Question

the following function is given. f(x)=x^3 - 5x^2 - 4x + 20 a. list all rational zeros that are possible according to the rational zero theorem. ±1,±2,±4,±5,±10,±20 (use a comma to separate answers as needed.) b. use synthetic division to test several possible rational zeros in order to identify one actual zero. one rational zero of the given function is 5 (simplify your answer.) c. use the zero from part (b) to find all the zeros of the polynomial function. the zeros of the function f(x)=x^3 - 5x^2 - 4x + 20 are (simplify your answer. type an integer or a fraction. use a comma to separate answers as needed.)

Explanation:

Step1: Recall synthetic division result

Since 5 is a zero, we divide $f(x)=x^{3}-5x^{2}-4x + 20$ by $(x - 5)$ using synthetic - division. The quotient is $x^{2}-4$.

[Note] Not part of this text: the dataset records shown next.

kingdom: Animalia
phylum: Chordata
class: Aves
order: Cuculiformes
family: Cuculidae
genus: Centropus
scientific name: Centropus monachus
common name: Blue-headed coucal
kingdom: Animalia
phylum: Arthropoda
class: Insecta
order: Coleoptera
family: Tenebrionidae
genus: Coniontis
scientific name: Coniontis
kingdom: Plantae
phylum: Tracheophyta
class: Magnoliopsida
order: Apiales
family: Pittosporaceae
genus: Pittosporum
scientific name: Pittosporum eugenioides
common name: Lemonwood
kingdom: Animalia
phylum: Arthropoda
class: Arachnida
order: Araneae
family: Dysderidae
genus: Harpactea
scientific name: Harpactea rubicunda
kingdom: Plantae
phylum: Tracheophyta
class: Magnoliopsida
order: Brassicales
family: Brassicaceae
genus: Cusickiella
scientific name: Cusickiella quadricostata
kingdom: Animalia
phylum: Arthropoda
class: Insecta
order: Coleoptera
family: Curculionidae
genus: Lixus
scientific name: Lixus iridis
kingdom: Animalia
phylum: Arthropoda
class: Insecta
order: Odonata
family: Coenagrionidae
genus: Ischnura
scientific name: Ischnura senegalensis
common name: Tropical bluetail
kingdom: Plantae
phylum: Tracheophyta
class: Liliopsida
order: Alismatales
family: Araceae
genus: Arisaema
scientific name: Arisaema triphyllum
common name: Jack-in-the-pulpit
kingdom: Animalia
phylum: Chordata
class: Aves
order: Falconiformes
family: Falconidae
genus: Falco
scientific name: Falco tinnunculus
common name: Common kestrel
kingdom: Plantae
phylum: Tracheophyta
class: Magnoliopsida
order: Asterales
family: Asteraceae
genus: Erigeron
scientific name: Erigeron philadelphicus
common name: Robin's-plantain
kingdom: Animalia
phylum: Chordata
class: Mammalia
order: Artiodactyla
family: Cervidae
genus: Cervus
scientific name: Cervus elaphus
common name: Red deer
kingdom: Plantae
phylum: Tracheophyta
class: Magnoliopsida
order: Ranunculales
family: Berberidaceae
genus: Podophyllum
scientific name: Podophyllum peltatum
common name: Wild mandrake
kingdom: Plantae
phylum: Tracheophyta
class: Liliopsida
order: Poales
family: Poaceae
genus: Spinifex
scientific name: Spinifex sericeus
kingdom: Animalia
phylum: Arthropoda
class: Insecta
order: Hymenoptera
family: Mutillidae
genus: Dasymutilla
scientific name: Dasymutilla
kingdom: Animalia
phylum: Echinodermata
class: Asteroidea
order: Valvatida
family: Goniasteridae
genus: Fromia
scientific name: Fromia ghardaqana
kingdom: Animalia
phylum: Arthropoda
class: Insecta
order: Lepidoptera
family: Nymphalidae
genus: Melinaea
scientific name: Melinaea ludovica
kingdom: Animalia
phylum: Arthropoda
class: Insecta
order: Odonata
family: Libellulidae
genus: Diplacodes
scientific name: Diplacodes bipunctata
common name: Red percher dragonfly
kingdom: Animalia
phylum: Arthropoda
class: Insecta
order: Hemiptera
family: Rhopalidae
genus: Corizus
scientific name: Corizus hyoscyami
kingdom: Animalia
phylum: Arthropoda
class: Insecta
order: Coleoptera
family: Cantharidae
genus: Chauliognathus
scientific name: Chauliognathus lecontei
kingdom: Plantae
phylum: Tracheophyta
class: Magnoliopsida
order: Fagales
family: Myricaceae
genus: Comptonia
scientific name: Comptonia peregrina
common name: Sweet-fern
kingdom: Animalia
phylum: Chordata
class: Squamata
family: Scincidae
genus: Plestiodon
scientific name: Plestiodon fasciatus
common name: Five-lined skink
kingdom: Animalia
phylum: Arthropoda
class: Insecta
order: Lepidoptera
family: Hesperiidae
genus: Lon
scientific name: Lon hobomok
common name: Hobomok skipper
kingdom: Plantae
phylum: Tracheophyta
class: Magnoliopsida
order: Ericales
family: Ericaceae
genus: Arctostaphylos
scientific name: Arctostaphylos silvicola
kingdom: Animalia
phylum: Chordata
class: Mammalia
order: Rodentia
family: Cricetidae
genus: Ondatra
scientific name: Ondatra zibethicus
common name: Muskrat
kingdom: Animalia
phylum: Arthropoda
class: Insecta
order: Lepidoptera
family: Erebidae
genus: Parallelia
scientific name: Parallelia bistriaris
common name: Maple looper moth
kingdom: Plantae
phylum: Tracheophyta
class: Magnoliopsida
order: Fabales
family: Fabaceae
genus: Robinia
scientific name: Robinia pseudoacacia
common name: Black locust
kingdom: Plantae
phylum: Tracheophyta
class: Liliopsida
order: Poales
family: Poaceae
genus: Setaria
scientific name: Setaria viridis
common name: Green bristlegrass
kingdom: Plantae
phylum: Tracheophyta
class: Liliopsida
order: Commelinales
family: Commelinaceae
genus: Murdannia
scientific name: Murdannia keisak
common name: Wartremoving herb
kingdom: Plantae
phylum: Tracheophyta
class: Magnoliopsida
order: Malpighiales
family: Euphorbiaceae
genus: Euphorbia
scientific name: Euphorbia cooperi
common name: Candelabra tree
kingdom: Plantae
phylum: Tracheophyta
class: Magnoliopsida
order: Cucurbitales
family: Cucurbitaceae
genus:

Step2: Factor the quotient

We factor $x^{2}-4$ as a difference of squares. Using the formula $a^{2}-b^{2}=(a + b)(a - b)$, where $a=x$ and $b = 2$, we get $x^{2}-4=(x + 2)(x - 2)$.

Step3: Find all zeros

Set $(x + 2)(x - 2)(x - 5)=0$. Then, by the zero - product property, $x+2=0$ gives $x=-2$, $x - 2=0$ gives $x = 2$, and $x - 5=0$ gives $x = 5$.

Answer:

$5,2,-2$